■ **TESTO CITATO**:
Anche se bisogna dire che mica tutti son convinti, non solo che possa farsi santo, ma addirittura che possa essere prete, perché il suo carattere molto chiuso e timido sembra inconciliabile con la vocazione.
Se a ciò si aggiunge una spiccata difficoltà di pronuncia che lo renderebbe anche inadatto ad insegnare, si capisce perché siano parecchi ad avere ancora maggiori dubbi che possa farsi prete proprio nella congregazione Cavanis, il cui carisma esclusivo è, appunto, l’insegnamento.
Evidentemente, chi pensa così non ha fatto i conti con la “santa e paziente testardaggine” di Basilio, che si mette di impegno per cambiare e migliorare e i risultati di questa sua trasformazione finiscono per convincere anche i più titubanti.
È per questo che viene ordinato nel 1897, a 25 anni, trascorrendo poi gran parte della sua vita all’Istituto Cavanis di Possagno (Treviso). Naturalmente, sempre a fare l’insegnante, e per quasi 50 anni, di latino e greco; sempre metodico, paziente, zelante; sempre con «ritmo assiduo, silenzioso, tenace…».
Non c’è più traccia in lui dei difetti riscontrati dai suoi formatori; e, questo, non certo per magia, piuttosto per lo sforzo continuo cui si è sottoposto, guardando all’esempio di quella santa donna di sua madre. Che, pur essendo analfabeta, era un’educatrice nata; come padre Basilio, che adesso ripete a se stesso e agli altri che «per quanti difetti ci possano essere in un alunno non si deve mai disperare. C’è sempre un verso giusto per cui prenderlo e fargli del bene. Se non darà 10, darà cinque o sei, ed è sempre qualcosa… Ogni alunno è come un manoscritto di biblioteca: basta sapervi leggere».
E lui, a “leggere” così, ha imparato molto bene, anzi c’è chi, sotto giuramento, oggi testimonia la sua capacità di “leggere nel cuore”, dote indispensabile per chi, come lui, si dedica volentieri al ministero della confessione.
L’ha sempre considerato e stimato come “una vocazione nella vocazione” e diventa esperto direttore di anime, con il confessionale sempre assediato da studenti, seminaristi, sacerdoti, suore, gente comune e anche vescovi, con i quali è paterno ed esigente come fossero bambini.

■ **CONSEGNA**: Prosegui il testo su padre Basilio, insegnante e confessore a Possagno, ripartendo dopo l'ultima frase riportata. Per svolgere l'esercizio l'elenco non serve.

■ **DATI ARCHIVIATI**:

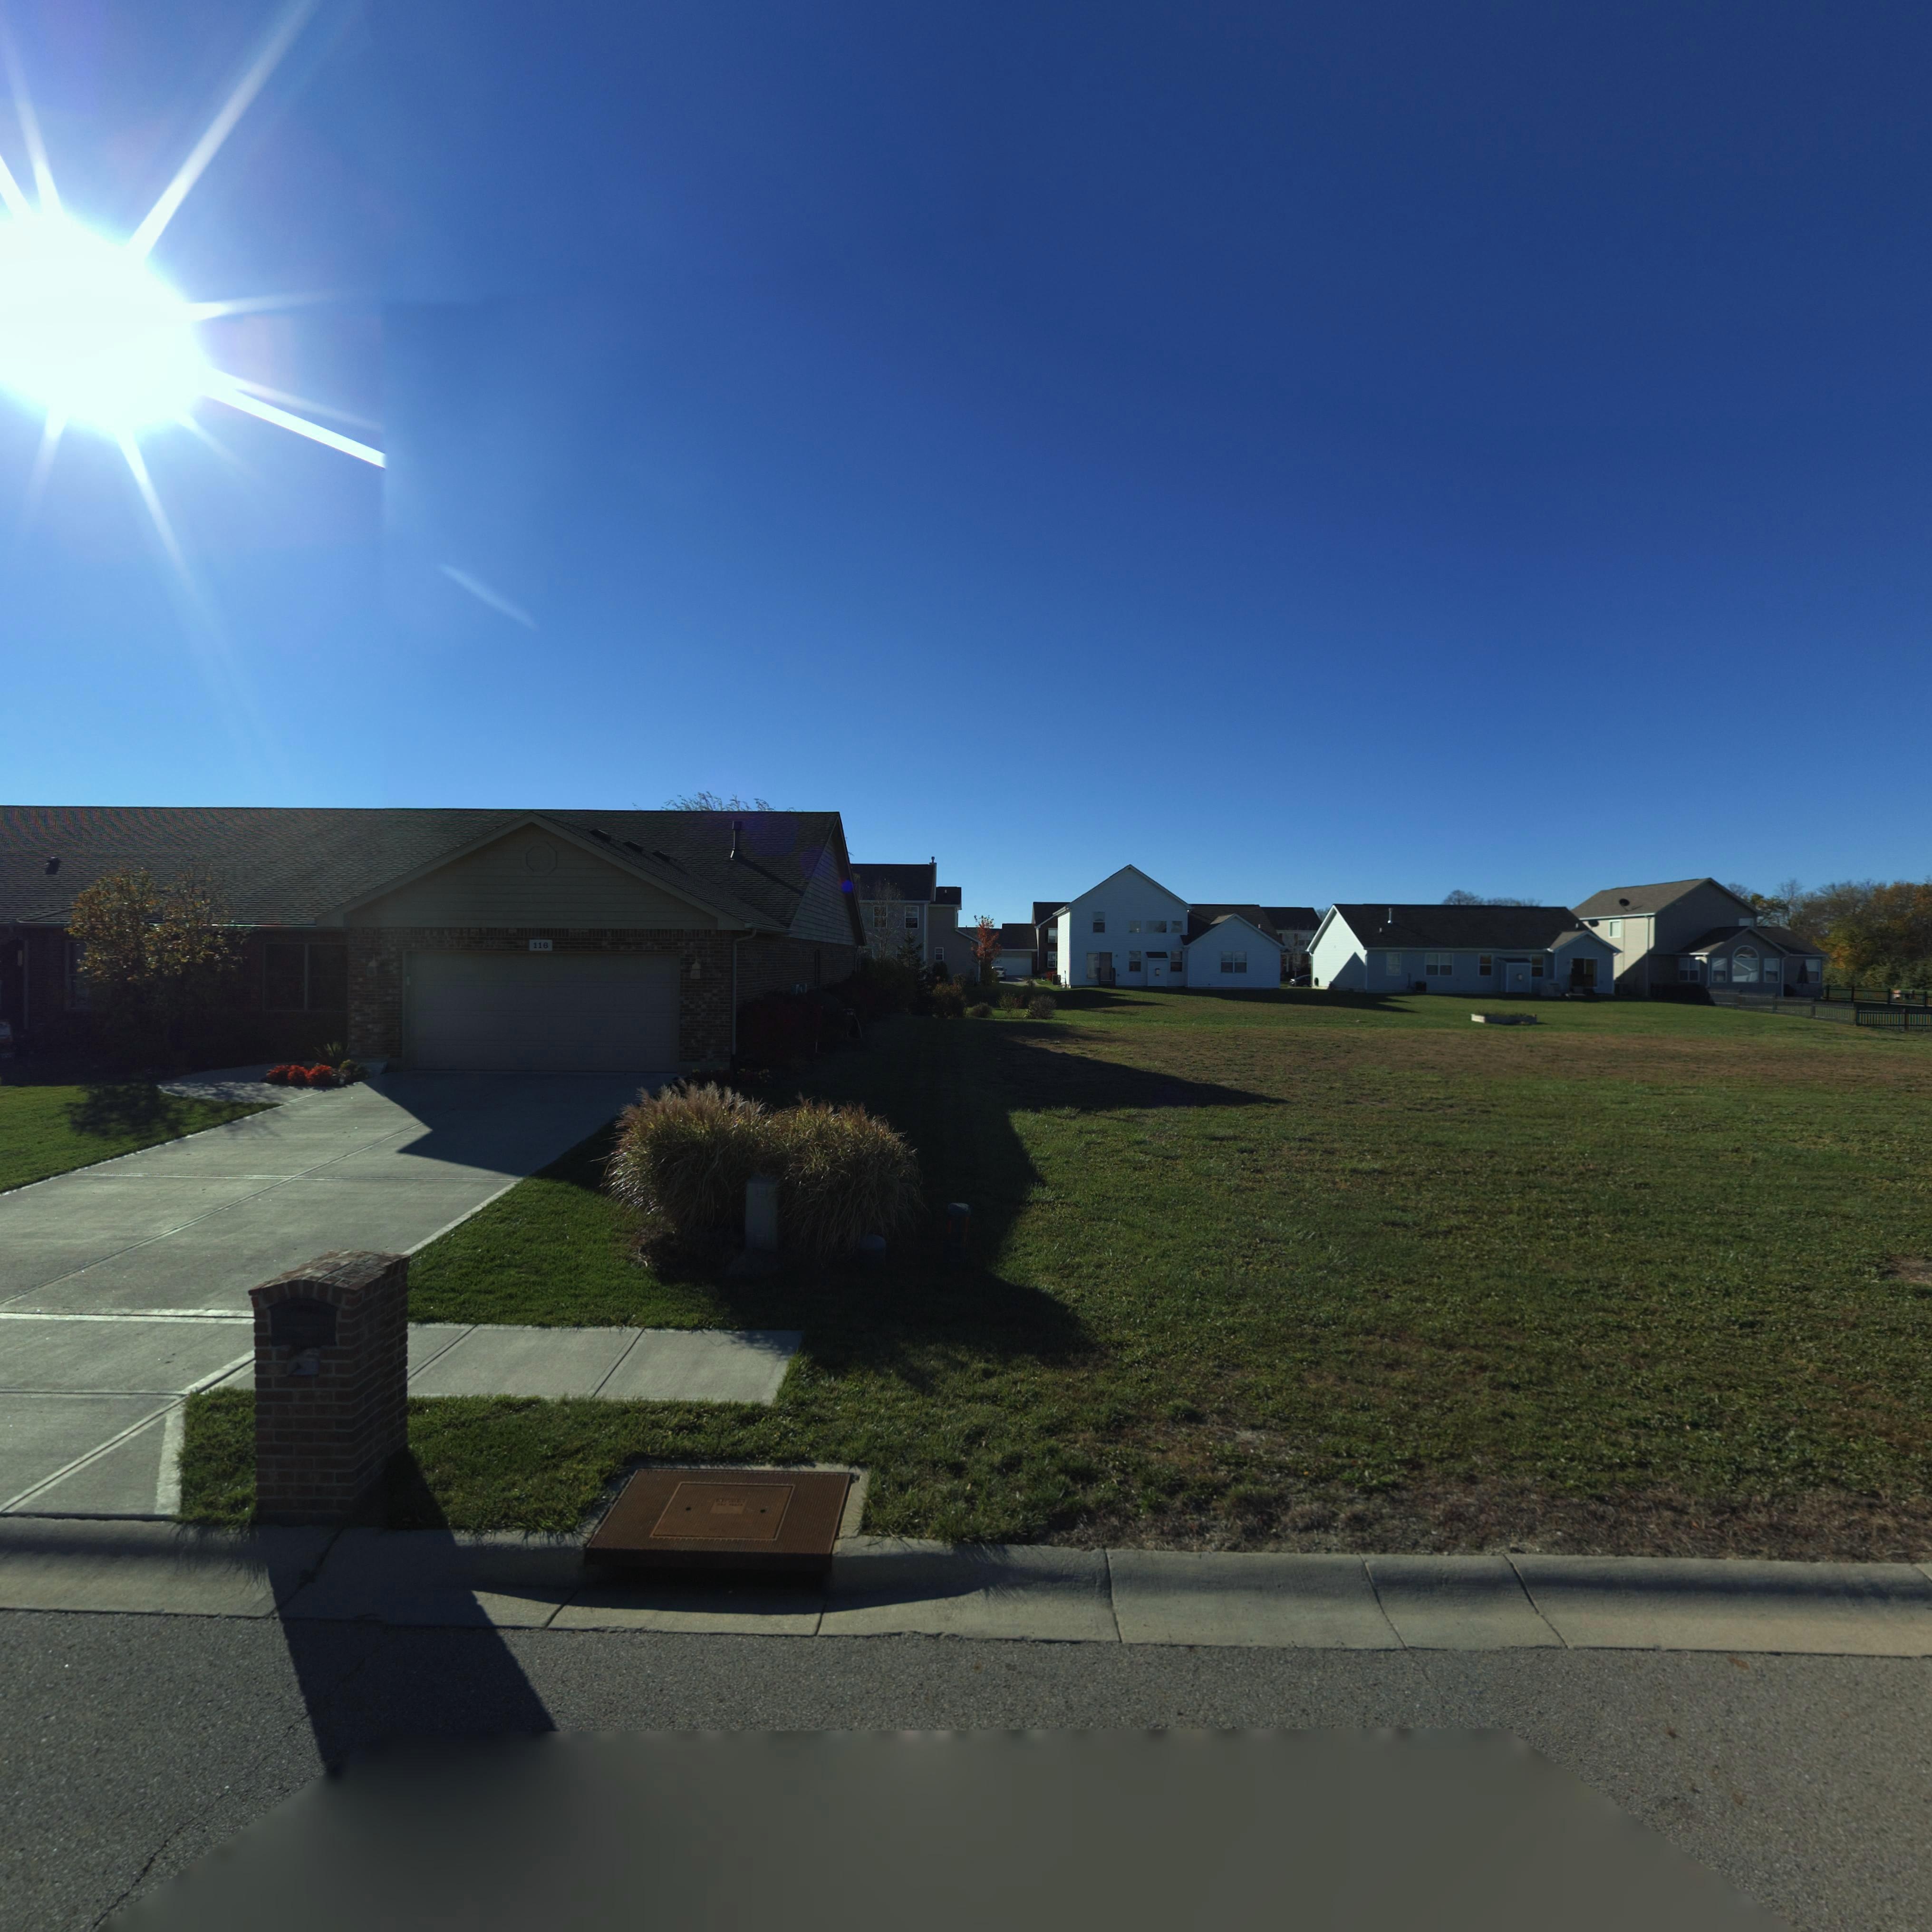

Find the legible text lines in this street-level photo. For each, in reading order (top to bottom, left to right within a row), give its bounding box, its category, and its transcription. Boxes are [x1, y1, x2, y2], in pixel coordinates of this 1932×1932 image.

[533, 941, 549, 949] StreetNumber: 116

■ **RISULTATO**:
Profondamente convinto che «un padre Cavanis che abbia un vero spirito religioso fa del bene insegnando, fa del bene confessando, fa del bene predicando, fa del bene pregando», coltiva prima di tutto la propria spiritualità, in un crescendo di profonda intimità con Dio.
Lo vedono sempre assorto in preghiera: quando è in classe, mentre cammina da un luogo all’altro, quando assiste gli alunni durante le esercitazioni scritte. Vive momenti straordinariamente intensi soprattutto durante la Messa e l’adorazione eucaristica e c’è chi giura di averlo visto sollevato da terra anche di 30 centimetri, come in estasi.
«Guardiamoci nella scuola di essere semplici professori. Facciamo del bene ai ragazzi con la massima cura… I ragazzi hanno bisogno di essere guidati con sapienza. Una sola parola buona può aprire loro nuovi orizzonti», è la raccomandazione indirizzata ai confratelli più giovani, attingendo alla sua esperienza di educatore che non si risparmia e che sa essere presente anche nei momenti di ricreazione e di svago, perché, ripete, «noi educatori se otteniamo qualche cosa la otteniamo con la carità, una parola benevola difficilmente si cancella».
La gente che lo frequenta capisce di aver a che fare con un santo: pur uscendo raramente dall’Istituto, è molto conosciuto in paese, alcuni al suo passaggio si fanno il segno di croce, tutti credono nel potere della sua preghiera e quando si teme che il cattivo tempo rovini il raccolto basta una sua benedizione per far ritornare il sereno.
Insegna fino a 78 anni compiuti, consumandosi poi nei successivi dieci anni lentamente nella preghiera, soffrendo in silenzio per piaghe diffuse in tutto il corpo che nessuno conosce e per una cecità progressiva che anche i confratelli ignorano.
«Un buono e bravo maestro è una vera benedizione per la scolaresca e lascia negli animi giovanili un’impronta indelebile», aveva scritto; al momento della sua morte, il 16 marzo 1962, non si possono contare quelle lasciate da padre Basilio Martinelli, che nel 2010 è stato riconosciuto Venerabile.